On a sunny Sunday morning, the street was quiet, the sky was blue, trees gently swung in the breeze. I sat on a small stool in the yard, baseball cap on head, combing through the lawn square feet by square feet to pull the weeds and invasive grasses. I was by myself in the yard, but I was not alone. The birds were chirping around me, piano music Nicholas played flew into my ears from the house. The countryside like tranquility was occasionally interrupted by passing cars. I stopped after a while, drank water, appreciated the homogeneity of the treated area, and looked for weeds to pull next - it was not easy to find them sometimes. This cycle went on for a couple of hours before I was done for the day.

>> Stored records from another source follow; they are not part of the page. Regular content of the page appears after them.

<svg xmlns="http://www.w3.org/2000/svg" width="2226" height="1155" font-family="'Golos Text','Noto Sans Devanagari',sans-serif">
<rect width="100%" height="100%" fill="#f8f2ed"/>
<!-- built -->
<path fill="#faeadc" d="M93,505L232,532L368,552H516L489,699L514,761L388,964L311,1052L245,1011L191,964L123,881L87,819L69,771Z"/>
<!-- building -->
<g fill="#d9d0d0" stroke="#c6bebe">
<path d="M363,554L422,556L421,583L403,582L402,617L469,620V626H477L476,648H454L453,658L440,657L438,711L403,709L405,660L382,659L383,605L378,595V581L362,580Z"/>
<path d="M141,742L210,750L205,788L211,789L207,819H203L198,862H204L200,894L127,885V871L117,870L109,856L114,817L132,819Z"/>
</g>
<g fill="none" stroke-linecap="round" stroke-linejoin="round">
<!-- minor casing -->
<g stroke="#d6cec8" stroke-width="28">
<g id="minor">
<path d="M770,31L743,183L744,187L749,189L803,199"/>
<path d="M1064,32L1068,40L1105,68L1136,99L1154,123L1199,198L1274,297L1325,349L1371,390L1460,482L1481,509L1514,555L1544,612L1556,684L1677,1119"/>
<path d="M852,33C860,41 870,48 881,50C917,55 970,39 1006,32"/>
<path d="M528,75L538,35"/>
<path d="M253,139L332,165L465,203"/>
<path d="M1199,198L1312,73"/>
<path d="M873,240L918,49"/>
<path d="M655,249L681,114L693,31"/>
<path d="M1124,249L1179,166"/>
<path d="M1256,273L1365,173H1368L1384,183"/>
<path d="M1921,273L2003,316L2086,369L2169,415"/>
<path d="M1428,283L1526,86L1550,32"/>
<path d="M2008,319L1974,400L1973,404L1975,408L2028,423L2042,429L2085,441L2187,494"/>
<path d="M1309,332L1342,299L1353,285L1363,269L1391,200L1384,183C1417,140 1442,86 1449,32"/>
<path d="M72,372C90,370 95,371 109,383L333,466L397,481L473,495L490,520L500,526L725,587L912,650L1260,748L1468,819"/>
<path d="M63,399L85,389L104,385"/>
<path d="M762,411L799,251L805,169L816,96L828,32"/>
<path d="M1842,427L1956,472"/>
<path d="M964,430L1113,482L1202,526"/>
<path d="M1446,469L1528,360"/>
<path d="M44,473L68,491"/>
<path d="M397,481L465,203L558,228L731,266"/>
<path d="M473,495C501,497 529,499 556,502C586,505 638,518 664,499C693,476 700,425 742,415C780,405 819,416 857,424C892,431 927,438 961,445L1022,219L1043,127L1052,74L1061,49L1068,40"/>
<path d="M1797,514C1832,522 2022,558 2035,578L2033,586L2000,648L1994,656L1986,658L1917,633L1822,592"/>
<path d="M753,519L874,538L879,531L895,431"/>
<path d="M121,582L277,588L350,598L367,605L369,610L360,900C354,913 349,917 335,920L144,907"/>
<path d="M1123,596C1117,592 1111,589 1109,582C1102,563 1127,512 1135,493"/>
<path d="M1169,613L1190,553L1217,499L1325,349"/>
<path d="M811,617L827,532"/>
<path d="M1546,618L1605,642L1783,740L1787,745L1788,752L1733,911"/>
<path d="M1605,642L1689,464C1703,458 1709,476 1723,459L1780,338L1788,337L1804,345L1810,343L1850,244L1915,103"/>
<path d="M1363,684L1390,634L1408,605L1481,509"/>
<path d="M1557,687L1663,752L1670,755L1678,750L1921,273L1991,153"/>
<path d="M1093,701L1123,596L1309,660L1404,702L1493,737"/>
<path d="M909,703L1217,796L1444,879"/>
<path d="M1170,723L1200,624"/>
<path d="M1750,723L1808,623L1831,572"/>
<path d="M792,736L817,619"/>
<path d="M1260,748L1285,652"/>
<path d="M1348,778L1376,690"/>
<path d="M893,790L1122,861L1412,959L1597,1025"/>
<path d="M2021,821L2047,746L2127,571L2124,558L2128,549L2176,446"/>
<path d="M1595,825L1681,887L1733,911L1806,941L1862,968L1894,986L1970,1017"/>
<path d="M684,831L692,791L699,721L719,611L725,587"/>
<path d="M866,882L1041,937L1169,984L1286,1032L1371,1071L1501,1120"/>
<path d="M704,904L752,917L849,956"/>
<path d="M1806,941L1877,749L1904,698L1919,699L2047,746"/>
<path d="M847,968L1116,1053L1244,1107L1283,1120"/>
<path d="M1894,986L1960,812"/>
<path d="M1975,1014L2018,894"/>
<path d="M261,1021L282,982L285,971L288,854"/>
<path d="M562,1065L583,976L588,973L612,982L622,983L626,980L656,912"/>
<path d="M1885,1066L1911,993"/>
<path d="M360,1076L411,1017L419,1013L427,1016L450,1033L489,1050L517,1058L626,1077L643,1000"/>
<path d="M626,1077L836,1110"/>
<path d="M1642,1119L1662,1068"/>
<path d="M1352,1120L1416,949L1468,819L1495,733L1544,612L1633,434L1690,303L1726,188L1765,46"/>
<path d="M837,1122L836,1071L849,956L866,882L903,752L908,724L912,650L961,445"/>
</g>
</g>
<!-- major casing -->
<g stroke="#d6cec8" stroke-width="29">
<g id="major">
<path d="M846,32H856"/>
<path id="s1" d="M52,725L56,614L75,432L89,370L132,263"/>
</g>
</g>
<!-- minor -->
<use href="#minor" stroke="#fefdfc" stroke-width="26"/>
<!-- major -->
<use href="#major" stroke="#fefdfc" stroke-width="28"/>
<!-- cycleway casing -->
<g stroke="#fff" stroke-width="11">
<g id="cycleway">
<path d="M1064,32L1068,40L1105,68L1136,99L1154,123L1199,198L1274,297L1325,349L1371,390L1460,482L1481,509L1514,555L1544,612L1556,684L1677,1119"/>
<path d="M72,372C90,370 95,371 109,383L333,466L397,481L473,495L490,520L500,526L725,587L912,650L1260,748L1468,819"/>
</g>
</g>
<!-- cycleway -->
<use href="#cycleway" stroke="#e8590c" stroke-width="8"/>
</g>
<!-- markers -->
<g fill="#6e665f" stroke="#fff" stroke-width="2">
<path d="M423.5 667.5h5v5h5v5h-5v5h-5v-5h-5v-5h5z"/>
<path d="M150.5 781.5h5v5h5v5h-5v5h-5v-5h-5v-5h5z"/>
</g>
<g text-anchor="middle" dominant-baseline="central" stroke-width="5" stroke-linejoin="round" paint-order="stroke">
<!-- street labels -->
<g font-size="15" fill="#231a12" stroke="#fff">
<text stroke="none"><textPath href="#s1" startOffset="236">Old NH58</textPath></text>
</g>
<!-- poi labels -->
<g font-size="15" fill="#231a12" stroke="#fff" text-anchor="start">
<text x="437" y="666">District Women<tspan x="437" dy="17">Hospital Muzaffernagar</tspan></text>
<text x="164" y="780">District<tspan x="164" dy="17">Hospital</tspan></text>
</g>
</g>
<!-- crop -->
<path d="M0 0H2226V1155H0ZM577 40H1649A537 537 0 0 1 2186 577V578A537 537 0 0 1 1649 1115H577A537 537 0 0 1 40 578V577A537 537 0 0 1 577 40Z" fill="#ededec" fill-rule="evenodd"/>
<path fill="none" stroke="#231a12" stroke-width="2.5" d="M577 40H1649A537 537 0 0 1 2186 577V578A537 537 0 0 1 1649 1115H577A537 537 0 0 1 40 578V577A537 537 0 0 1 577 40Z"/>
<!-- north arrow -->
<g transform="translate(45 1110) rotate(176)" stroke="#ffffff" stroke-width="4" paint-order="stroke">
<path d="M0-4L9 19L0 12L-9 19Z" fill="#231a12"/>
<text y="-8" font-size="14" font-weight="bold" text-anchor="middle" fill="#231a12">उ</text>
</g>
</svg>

I like to walk around the yard after dinner or when I come home from weekend morning exercise, any time I see weeds, invading grasses, I pull them. Another thing I look for is ant mounds. Ant mounds are treated promptly to prevent it from damaging the lawn. Another benefit of treating ant mounds is to eliminate their potential invasion of our house.

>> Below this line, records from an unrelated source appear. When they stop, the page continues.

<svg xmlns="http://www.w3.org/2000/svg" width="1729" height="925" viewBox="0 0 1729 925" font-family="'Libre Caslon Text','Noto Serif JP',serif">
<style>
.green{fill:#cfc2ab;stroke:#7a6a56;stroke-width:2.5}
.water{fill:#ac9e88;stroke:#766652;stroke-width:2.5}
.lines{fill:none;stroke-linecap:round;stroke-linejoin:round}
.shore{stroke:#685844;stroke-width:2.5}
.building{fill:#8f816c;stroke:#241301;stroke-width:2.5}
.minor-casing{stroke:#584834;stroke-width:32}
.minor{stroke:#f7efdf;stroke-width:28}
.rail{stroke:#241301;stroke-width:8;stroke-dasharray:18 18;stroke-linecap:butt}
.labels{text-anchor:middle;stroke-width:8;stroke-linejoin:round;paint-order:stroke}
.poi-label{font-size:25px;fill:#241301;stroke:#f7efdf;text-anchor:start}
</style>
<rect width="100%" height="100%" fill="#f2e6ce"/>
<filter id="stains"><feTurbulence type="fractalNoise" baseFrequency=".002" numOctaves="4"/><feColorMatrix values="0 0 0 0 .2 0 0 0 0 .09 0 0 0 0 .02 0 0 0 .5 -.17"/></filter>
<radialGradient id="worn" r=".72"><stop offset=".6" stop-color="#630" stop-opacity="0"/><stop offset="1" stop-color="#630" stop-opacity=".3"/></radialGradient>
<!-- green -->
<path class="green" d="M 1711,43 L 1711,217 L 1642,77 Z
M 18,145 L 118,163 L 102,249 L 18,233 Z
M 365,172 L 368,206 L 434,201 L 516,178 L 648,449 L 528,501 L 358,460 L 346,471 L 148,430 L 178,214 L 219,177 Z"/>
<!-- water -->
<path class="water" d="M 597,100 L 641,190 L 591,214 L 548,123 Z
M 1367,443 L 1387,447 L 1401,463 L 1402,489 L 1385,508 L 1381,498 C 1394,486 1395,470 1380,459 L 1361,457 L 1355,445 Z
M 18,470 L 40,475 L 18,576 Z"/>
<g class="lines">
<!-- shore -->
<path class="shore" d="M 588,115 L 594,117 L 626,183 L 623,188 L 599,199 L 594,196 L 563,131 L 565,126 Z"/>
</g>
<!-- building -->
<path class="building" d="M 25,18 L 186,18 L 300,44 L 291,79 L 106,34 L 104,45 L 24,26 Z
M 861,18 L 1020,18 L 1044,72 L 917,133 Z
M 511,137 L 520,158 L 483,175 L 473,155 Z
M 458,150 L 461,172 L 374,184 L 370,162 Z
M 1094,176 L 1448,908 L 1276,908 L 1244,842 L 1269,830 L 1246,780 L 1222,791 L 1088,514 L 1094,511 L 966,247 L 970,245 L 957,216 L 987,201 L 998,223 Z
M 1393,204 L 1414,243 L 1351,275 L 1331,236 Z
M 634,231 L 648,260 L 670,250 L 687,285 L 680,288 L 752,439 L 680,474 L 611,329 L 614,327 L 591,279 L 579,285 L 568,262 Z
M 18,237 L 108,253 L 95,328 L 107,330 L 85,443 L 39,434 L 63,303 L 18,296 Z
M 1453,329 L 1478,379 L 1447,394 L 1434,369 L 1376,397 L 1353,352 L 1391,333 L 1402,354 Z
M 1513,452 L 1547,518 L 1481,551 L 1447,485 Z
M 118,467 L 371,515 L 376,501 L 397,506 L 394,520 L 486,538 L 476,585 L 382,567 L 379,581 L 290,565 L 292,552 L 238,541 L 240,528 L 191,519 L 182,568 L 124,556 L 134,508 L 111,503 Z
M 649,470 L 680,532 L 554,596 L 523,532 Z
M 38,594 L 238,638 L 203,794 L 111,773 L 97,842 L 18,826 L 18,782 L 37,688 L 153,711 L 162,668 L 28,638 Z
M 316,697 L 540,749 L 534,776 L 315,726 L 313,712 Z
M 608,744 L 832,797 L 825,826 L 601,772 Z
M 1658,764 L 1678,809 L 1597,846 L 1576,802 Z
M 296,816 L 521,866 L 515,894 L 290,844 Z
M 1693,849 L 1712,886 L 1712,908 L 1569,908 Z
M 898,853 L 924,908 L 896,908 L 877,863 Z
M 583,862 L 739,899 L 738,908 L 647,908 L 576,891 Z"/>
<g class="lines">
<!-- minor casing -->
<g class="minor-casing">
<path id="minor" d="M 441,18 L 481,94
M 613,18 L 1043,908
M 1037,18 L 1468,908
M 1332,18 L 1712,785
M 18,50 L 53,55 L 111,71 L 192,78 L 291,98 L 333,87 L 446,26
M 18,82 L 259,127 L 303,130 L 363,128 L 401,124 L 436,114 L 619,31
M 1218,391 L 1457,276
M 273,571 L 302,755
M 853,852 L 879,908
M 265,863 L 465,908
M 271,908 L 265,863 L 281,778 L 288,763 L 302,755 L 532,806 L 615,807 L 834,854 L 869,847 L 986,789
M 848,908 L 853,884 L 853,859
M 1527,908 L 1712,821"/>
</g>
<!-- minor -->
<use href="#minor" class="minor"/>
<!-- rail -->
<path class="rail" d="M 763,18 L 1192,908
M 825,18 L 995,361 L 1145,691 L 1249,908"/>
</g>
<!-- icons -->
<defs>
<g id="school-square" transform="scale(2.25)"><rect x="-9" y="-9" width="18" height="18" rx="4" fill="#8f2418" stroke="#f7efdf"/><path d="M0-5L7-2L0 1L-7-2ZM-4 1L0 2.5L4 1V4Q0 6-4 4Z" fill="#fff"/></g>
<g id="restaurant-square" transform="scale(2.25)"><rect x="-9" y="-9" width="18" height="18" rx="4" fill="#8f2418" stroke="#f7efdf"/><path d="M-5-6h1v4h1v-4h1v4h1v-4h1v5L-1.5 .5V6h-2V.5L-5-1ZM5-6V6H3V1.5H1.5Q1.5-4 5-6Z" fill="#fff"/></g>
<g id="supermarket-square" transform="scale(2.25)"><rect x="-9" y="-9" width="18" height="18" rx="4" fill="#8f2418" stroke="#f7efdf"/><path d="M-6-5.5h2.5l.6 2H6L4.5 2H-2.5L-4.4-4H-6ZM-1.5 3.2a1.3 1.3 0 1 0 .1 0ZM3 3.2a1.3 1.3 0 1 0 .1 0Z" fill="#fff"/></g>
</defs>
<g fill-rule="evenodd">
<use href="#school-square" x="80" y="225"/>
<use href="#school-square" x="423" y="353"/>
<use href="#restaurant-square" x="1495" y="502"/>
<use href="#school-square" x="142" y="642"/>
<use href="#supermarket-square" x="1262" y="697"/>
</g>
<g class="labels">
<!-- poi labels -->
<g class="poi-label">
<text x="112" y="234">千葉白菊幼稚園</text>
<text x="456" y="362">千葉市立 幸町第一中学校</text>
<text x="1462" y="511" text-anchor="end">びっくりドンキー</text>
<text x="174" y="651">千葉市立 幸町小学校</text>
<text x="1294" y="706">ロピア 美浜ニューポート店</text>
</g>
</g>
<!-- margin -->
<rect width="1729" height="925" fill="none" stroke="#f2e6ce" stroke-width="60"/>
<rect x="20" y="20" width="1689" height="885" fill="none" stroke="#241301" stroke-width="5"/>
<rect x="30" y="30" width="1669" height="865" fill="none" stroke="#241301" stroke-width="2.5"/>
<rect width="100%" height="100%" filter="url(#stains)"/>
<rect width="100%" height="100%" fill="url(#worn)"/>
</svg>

An important part of the yard is bushes and trees - which need attentions as well but at much lower frequency - once a month or two months. Trimming bushes and trees is all my work. Regularly trimmed bushes grow better - they are greener, denser and in good shape. People usually don't trim big trees. I trim and thin trees for several reasons. The main reason to thin big trees is that thinned trees take less force from strong wind and thus less likely to crack during thunder storms and tornadoes. The reason to trim the trees is to prevent tree branches stretching too close to the house - less clogging of gutter. I am told that roots can only grow in the areas covered by the tree canopy - so a potential added benefit is to protect the foundation of the house.
Several years ago we hired a tree professional service to thin our three big trees. Afterwards we do the work ourselves. It is hard work and takes the whole family as a team to complete it. I use a pole pruner and 7 feet ladder for the pruning and trimming. Occasionally I have to climb the biggest tree to prune the tallest branches. It takes me half day to lightly prune and trim one tree - which leads to a big pile of tree branches. The rest of the family will help me to pull the branches to the drive way at the back of the house, and Justin will then cut/saw the branches into length required by the city for composite collection.
A few Sundays ago, Lily and I were pruning the big tree at the west side of the house, a neighbour walking her dog, passed by. She told us: " I love walking by your yard. " Another time, when I was working in the yard, a car in the street slowed down, the driver smiled at me and gave me a thumb up! Our lawn contractor told us that people called him specifically asking if his company worked at our address - our yard is a model yard for him. It was gratifying to hear compliments like these.
The better the lawn gets, the less work is needed from us to maintain it. The key is sustained maintenance. The sustainability comes internally - we work in the yard for our own enjoyment, not the compliments, not the comparison with neighbours. It also relies on patience, we do not try to finish everything for the season in a day or two - we work on it little by little, and enjoy every small progress we made.